# Requirement:
In the material below, find the line with "A. Giúp câu chuyện trở nên phức tạp hơn." and the line with "lời câu hỏi:**", then output those two lines and every line between them, exactly.

# Data in this exercise:
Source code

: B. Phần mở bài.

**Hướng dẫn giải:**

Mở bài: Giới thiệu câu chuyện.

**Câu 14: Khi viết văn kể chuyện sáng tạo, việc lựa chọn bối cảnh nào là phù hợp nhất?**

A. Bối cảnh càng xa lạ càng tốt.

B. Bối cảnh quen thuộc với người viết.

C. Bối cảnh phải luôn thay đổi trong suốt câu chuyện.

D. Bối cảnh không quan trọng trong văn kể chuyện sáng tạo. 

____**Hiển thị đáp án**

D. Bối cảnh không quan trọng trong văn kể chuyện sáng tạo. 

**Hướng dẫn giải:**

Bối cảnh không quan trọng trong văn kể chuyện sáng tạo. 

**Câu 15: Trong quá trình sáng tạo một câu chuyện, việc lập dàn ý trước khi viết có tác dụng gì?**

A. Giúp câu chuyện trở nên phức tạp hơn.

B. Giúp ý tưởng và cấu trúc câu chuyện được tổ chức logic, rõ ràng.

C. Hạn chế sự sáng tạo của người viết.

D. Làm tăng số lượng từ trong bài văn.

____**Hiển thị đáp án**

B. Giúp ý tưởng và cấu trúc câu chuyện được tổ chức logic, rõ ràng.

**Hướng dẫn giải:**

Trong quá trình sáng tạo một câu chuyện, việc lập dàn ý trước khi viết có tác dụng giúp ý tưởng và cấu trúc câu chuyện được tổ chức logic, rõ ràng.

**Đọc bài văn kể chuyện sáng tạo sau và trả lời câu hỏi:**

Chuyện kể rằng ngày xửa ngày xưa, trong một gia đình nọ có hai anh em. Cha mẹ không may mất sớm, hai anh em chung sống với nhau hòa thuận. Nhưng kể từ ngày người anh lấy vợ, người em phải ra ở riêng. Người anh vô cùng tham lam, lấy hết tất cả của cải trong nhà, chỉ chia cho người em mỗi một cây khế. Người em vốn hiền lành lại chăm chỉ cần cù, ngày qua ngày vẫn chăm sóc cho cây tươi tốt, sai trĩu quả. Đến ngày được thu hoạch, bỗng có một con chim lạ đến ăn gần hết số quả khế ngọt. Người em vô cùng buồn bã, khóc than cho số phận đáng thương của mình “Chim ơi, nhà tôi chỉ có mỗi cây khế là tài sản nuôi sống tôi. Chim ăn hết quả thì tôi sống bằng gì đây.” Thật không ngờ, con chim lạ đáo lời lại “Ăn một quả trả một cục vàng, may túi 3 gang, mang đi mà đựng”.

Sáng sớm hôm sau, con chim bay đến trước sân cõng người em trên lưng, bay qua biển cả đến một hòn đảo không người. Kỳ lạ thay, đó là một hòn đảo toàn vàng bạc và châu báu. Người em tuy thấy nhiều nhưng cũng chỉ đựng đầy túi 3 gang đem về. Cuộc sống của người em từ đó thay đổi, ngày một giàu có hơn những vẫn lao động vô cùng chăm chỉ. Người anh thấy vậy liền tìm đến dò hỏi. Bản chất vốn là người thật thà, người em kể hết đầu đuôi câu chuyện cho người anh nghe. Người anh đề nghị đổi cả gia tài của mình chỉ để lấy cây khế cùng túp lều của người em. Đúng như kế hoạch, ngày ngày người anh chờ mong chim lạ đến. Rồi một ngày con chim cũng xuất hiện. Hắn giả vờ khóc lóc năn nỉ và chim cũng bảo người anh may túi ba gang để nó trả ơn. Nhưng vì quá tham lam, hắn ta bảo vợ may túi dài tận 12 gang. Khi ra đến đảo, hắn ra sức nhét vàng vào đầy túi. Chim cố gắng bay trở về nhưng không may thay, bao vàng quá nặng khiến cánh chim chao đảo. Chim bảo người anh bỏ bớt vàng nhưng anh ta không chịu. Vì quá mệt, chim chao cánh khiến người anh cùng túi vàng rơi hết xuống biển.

# Response area:
A. Giúp câu chuyện trở nên phức tạp hơn.

B. Giúp ý tưởng và cấu trúc câu chuyện được tổ chức logic, rõ ràng.

C. Hạn chế sự sáng tạo của người viết.

D. Làm tăng số lượng từ trong bài văn.

____**Hiển thị đáp án**

B. Giúp ý tưởng và cấu trúc câu chuyện được tổ chức logic, rõ ràng.

**Hướng dẫn giải:**

Trong quá trình sáng tạo một câu chuyện, việc lập dàn ý trước khi viết có tác dụng giúp ý tưởng và cấu trúc câu chuyện được tổ chức logic, rõ ràng.

**Đọc bài văn kể chuyện sáng tạo sau và trả lời câu hỏi:**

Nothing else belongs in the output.